Data extracted from a collection:
###
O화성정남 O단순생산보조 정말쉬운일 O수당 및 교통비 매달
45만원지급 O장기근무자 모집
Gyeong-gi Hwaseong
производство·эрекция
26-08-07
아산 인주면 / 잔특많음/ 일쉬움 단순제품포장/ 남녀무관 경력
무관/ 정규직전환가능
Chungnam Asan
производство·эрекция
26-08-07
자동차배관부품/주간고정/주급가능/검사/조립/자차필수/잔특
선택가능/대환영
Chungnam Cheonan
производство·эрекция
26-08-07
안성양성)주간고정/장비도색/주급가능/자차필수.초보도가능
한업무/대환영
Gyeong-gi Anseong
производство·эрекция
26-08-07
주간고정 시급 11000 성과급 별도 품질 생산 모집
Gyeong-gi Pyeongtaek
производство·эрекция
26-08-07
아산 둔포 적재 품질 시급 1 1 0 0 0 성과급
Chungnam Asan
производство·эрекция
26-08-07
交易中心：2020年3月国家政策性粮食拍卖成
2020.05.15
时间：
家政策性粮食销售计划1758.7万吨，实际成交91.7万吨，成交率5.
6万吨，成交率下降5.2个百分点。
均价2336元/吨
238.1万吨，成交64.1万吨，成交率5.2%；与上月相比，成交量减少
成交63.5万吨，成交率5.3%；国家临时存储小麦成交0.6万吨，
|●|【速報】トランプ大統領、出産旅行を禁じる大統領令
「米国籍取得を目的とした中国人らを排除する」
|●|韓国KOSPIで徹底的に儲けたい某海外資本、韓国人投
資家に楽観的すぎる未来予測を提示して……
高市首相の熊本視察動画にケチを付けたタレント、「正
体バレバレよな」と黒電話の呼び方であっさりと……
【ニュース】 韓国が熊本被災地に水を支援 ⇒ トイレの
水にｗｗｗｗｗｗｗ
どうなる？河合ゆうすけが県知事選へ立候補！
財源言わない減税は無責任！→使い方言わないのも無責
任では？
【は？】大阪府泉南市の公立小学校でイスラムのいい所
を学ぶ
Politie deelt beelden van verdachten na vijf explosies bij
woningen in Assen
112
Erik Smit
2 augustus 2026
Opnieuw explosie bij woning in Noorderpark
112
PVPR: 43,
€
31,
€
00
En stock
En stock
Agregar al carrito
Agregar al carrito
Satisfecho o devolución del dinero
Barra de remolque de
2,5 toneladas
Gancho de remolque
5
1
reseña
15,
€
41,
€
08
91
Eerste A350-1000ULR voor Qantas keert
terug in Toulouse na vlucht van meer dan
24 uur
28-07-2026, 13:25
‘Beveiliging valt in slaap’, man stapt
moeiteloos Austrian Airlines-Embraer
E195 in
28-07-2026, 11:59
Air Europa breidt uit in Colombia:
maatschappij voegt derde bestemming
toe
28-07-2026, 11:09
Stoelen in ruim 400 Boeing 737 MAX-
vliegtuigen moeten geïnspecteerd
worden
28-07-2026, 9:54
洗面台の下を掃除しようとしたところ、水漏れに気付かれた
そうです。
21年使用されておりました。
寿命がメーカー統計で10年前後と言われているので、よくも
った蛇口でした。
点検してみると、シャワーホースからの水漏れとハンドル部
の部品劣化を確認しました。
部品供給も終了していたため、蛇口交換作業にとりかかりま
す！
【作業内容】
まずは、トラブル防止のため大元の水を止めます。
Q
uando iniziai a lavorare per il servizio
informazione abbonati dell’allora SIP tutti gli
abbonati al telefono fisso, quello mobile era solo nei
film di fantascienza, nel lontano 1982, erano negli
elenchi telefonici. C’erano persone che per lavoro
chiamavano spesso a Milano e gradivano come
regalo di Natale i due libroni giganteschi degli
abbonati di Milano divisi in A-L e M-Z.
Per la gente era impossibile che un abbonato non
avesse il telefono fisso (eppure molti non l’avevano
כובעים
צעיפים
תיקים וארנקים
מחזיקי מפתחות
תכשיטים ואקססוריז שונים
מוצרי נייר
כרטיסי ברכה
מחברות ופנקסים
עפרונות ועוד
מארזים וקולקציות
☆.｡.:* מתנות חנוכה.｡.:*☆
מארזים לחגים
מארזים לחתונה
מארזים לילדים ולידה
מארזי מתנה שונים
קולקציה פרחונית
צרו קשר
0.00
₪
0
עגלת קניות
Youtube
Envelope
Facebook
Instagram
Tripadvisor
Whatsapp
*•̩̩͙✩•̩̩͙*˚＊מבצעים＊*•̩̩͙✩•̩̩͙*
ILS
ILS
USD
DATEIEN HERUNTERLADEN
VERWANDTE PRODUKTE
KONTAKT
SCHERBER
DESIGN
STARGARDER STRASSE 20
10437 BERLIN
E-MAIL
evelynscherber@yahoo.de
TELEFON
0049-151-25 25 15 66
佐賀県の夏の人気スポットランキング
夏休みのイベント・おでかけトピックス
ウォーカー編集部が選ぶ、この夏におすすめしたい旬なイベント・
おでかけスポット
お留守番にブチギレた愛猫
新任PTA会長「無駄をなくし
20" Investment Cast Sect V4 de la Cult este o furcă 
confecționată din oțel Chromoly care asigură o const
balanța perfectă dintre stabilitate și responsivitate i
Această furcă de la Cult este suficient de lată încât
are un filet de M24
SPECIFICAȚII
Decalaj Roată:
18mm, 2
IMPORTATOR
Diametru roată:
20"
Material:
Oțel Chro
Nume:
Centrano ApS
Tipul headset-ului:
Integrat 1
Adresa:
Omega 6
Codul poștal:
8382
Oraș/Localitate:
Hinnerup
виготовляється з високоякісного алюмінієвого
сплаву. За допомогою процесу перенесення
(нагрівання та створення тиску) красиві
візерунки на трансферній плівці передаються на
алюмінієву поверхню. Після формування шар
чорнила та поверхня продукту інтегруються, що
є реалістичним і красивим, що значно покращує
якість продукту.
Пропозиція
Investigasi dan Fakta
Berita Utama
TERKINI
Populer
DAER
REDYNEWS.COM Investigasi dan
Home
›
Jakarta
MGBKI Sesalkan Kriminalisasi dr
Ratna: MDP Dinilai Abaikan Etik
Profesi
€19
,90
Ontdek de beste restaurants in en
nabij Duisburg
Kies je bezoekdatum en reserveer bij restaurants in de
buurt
###
### WHAT THE TASK REQUIRES:
Please copy out each line of the data in which the word "주급가능" occurs.

### EXERCISE ANSWER:
자동차배관부품/주간고정/주급가능/검사/조립/자차필수/잔특
안성양성)주간고정/장비도색/주급가능/자차필수.초보도가능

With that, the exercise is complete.